[GOAL OF THE EXERCISE]: Go line by line through the records below. Copy whichever lines contain the string "interested".

........

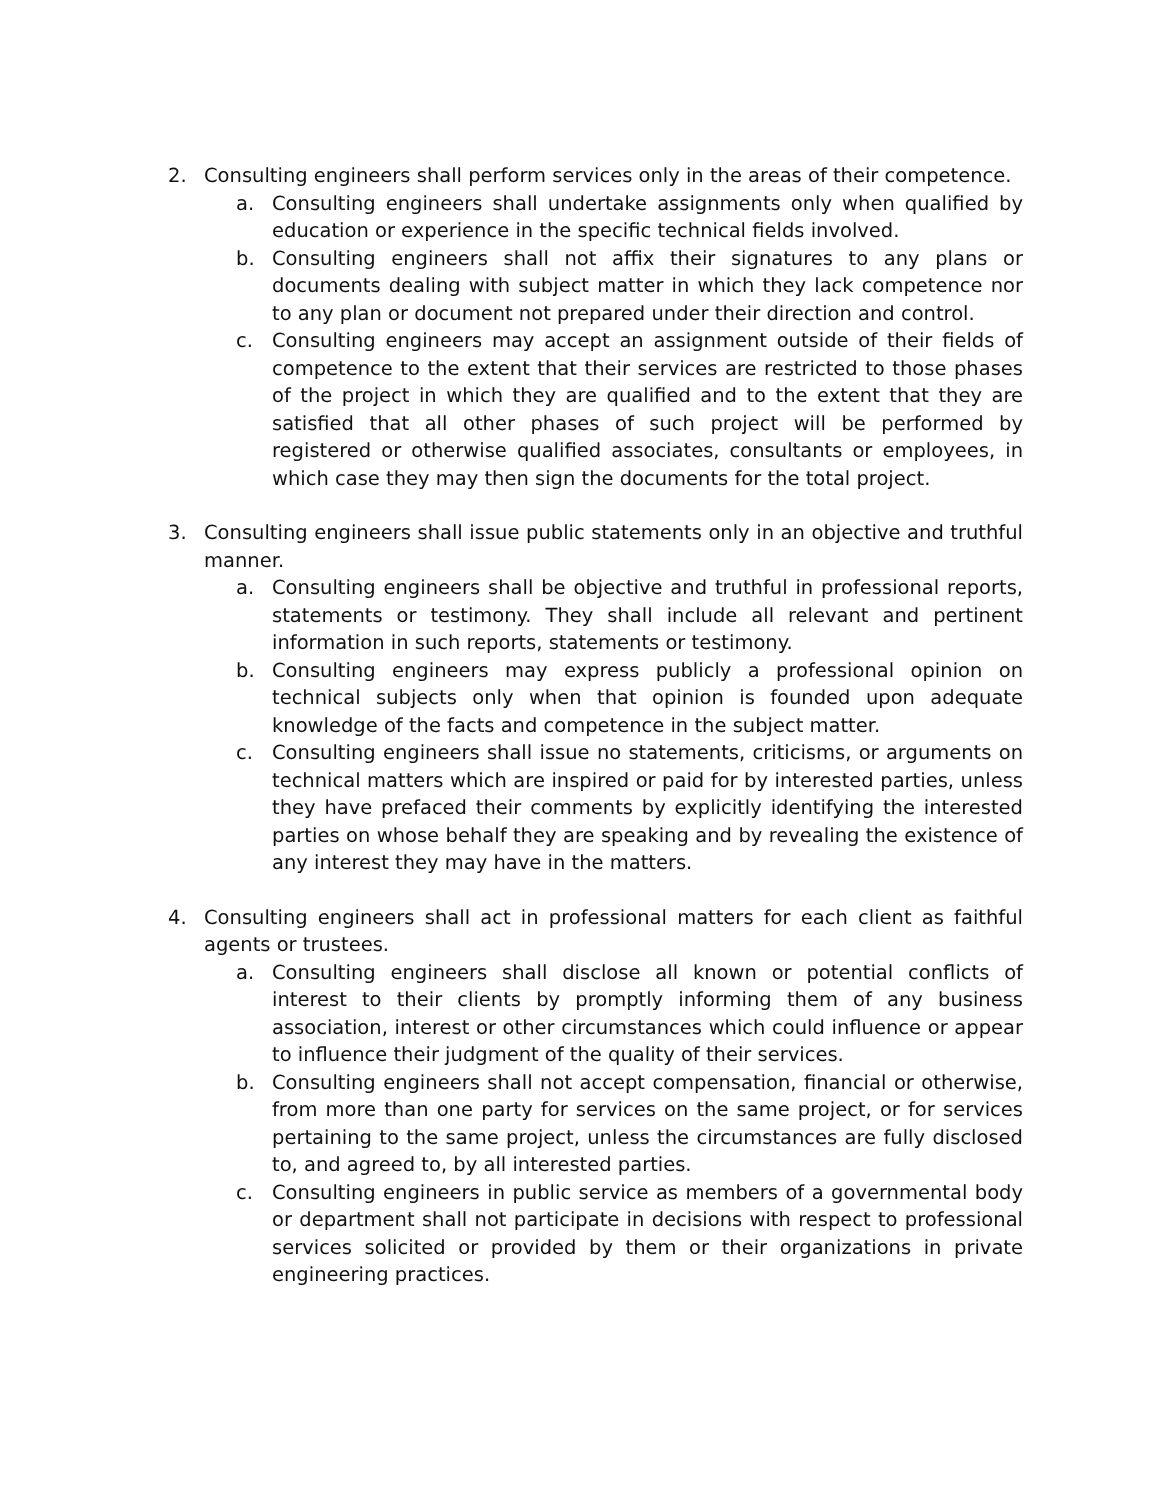2. Consulting engineers shall perform services only in the areas of their competence.
a. Consulting engineers shall undertake assignments only when qualified by education or experience in the specific technical fields involved.
b. Consulting engineers shall not affix their signatures to any plans or documents dealing with subject matter in which they lack competence nor to any plan or document not prepared under their direction and control.
c. Consulting engineers may accept an assignment outside of their fields of competence to the extent that their services are restricted to those phases of the project in which they are qualified and to the extent that they are satisfied that all other phases of such project will be performed by registered or otherwise qualified associates, consultants or employees, in which case they may then sign the documents for the total project.
3. Consulting engineers shall issue public statements only in an objective and truthful manner.
a. Consulting engineers shall be objective and truthful in professional reports, statements or testimony. They shall include all relevant and pertinent information in such reports, statements or testimony.
b. Consulting engineers may express publicly a professional opinion on technical subjects only when that opinion is founded upon adequate knowledge of the facts and competence in the subject matter.
c. Consulting engineers shall issue no statements, criticisms, or arguments on technical matters which are inspired or paid for by interested parties, unless they have prefaced their comments by explicitly identifying the interested parties on whose behalf they are speaking and by revealing the existence of any interest they may have in the matters.
4. Consulting engineers shall act in professional matters for each client as faithful agents or trustees.
a. Consulting engineers shall disclose all known or potential conflicts of interest to their clients by promptly informing them of any business association, interest or other circumstances which could influence or appear to influence their judgment of the quality of their services.
b. Consulting engineers shall not accept compensation, financial or otherwise, from more than one party for services on the same project, or for services pertaining to the same project, unless the circumstances are fully disclosed to, and agreed to, by all interested parties.
c. Consulting engineers in public service as members of a governmental body or department shall not participate in decisions with respect to professional services solicited or provided by them or their organizations in private engineering practices.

........

[ANSWER FOR THE TASK]:
c. Consulting engineers shall issue no statements, criticisms, or arguments on technical matters which are inspired or paid for by interested parties, unless they have prefaced their comments by explicitly identifying the interested parties on whose behalf they are speaking and by revealing the existence of any interest they may have in the matters.
b. Consulting engineers shall not accept compensation, financial or otherwise, from more than one party for services on the same project, or for services pertaining to the same project, unless the circumstances are fully disclosed to, and agreed to, by all interested parties.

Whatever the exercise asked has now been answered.